Collected data entries:
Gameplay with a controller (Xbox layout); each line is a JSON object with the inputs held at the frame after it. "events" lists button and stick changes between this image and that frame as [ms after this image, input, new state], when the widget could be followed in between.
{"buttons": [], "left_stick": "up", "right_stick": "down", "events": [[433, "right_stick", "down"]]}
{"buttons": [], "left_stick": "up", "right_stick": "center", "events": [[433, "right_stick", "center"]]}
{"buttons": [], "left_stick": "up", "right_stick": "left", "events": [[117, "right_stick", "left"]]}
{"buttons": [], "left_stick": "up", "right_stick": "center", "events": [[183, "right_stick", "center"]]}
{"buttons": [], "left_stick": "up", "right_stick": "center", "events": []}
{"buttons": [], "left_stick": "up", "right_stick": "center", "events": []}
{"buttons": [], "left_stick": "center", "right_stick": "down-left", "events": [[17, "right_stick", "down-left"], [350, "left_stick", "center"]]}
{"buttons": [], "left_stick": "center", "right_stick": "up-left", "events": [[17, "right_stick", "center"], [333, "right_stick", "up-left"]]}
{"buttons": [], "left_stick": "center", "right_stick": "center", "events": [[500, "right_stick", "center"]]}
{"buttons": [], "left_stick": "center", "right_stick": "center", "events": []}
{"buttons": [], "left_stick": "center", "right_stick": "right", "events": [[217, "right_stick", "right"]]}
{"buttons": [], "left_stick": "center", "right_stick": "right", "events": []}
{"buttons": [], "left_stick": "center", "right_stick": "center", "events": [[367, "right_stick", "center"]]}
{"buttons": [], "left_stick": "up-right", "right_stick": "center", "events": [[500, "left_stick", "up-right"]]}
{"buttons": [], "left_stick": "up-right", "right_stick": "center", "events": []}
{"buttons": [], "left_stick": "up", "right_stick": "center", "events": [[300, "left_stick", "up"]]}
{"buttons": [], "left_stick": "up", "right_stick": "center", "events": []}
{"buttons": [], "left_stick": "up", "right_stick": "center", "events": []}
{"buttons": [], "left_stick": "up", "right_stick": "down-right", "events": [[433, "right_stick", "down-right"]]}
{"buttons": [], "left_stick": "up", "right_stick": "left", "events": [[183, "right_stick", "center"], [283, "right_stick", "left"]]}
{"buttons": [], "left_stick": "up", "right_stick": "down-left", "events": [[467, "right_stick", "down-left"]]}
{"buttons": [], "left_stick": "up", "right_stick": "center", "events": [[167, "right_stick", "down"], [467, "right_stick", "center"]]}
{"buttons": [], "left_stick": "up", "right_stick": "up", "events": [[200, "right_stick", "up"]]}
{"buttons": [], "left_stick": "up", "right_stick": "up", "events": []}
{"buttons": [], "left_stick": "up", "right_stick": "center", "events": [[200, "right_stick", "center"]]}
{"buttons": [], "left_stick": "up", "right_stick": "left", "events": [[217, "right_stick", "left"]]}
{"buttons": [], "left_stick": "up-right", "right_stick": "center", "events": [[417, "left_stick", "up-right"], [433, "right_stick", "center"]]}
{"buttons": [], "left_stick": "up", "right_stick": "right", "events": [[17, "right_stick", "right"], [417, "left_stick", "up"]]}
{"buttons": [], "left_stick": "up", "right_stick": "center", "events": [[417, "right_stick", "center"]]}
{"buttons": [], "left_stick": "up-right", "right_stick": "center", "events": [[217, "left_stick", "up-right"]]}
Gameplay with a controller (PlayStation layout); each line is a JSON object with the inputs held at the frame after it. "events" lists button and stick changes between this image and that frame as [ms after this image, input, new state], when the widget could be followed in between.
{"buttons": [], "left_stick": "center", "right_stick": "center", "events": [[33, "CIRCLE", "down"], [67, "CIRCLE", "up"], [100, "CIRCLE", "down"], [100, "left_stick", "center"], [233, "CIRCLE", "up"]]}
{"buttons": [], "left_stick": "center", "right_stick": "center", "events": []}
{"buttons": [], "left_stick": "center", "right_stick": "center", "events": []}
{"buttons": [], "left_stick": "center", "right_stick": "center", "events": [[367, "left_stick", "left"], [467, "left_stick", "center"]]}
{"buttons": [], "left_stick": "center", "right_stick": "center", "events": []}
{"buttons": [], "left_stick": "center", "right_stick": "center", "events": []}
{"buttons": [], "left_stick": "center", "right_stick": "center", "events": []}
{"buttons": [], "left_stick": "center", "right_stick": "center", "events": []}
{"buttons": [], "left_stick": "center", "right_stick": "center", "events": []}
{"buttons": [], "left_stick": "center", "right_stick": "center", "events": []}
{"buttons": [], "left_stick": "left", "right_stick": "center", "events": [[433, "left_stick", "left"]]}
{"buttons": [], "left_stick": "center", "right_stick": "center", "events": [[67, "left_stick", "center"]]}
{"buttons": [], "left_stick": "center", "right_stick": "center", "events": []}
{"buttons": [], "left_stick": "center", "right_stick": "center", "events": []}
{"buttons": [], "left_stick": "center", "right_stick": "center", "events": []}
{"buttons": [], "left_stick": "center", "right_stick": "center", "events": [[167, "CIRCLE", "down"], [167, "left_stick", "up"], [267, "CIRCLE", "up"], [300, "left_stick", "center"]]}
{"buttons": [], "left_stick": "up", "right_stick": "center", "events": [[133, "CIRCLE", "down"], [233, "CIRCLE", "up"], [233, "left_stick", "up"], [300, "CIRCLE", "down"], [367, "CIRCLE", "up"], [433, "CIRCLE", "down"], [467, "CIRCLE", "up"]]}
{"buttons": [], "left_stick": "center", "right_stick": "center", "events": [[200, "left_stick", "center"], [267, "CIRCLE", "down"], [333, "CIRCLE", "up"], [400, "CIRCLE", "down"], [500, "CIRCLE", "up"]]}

REQUIREMENT: Scan the records for lines that hold "could", and reproduce each one you find.

SOLUTION FOR THIS EXERCISE:
Gameplay with a controller (Xbox layout); each line is a JSON object with the inputs held at the frame after it. "events" lists button and stick changes between this image and that frame as [ms after this image, input, new state], when the widget could be followed in between.
Gameplay with a controller (PlayStation layout); each line is a JSON object with the inputs held at the frame after it. "events" lists button and stick changes between this image and that frame as [ms after this image, input, new state], when the widget could be followed in between.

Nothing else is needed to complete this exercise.